[seqfan] Re: Maximizing product for a fixed sum n

Brendan McKay Brendan.McKay at anu.edu.au
Tue Oct 20 07:20:29 CEST 2020

For the case of a sum of real numbers, if there is an integer m
in the interval ( n/e+1/2, n/e+1/2+e/(24n)+e^3/(1920n^3) )
then (n/m)^m > (n/(m-1))^(m-1) even though m is further from n/e.

However I can't find any n with an integer in that range.  I tried
up to 10^11 but some rounding error could have caused me to
miss one.

As Franklin says, the continued fraction of e is relevant.
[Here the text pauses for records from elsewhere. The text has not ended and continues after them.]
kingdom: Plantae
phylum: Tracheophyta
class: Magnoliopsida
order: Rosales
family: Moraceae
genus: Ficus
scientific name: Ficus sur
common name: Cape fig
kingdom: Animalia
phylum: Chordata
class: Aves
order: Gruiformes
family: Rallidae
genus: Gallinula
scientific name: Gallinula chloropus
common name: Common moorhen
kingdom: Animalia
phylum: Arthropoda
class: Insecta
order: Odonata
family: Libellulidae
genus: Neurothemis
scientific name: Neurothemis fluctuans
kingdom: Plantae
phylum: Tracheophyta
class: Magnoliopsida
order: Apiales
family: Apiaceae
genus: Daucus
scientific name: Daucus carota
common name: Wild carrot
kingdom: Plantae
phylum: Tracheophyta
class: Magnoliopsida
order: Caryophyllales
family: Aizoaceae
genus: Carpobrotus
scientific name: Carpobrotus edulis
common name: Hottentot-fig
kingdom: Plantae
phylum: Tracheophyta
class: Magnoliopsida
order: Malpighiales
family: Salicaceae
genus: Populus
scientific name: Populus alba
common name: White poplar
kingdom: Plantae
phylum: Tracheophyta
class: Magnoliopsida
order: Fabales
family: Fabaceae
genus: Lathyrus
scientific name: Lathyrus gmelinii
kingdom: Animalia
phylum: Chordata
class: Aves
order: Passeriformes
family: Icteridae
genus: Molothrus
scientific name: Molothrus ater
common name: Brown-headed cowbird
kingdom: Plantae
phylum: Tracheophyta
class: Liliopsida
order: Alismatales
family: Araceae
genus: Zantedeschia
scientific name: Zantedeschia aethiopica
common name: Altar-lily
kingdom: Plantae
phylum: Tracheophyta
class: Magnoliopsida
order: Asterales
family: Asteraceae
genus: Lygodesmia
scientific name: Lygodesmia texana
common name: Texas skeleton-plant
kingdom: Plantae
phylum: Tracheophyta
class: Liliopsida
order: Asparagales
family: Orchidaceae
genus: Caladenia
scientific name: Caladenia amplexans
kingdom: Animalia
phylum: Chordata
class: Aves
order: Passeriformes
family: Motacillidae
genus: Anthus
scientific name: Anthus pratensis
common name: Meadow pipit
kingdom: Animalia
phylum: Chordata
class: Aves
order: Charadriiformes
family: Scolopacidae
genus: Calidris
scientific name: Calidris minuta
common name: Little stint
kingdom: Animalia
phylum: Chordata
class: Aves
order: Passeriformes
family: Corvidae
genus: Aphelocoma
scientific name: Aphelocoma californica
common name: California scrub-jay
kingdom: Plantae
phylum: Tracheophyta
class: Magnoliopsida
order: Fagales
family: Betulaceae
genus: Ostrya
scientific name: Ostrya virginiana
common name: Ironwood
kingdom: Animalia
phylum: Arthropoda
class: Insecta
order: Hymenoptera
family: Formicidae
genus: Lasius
On 20/10/20 3:37 am, Frank Adams-watters via SeqFan wrote:
> I think it's probably true. To try to prove it, I would want to start by looking at the continued fraction for e.
> Franklin T. Adams-Watters
> -----Original Message-----
> From: Jack Grahl <jack.grahl at gmail.com>
> To: Sequence Fanatics Discussion list <seqfan at list.seqfan.eu>
> Sent: Sun, Oct 18, 2020 4:31 am
> Subject: [seqfan] Maximizing product for a fixed sum n
> Dear all,
> Suppose I wish to find some set of positive numbers a1,a2...,ak such that
> their sum is n, and their product is as large as possible. Clearly, if I
> fix the cardinality k, the optimal solution is k copies of n/k. What is the
> best choice of k? In other words, what is the natural number k which
> maximises (n/k)^k?
> Calculus shows that, if we replace integer k by real number x, x = n/e is
> optimal, and hence than either k = floor(n/e) or k = ceil(n/e) is the
> optimal integer solution, with the choice of floor and ceiling possibly
> depending on n.
> Experimentation shows that in fact the best k is the closest integer to n/e
> for all 2 <= n <= 1000. (n = 4 is slightly exceptional, as the closest
> integer to 4/e is 1, but there is a tie between 1 and 2 for the optimal
> value of k, using the well known result that 2*2 = 4.)
> 1. Can anyone show that the closest integer to n/e must always be optimal?
> 2. If so, we could add the sequence 'closest integer to n/e' with a remark
> that it solves the above problem. If not, we could add both sequences, with
> a remark that they are conjectured to be the same.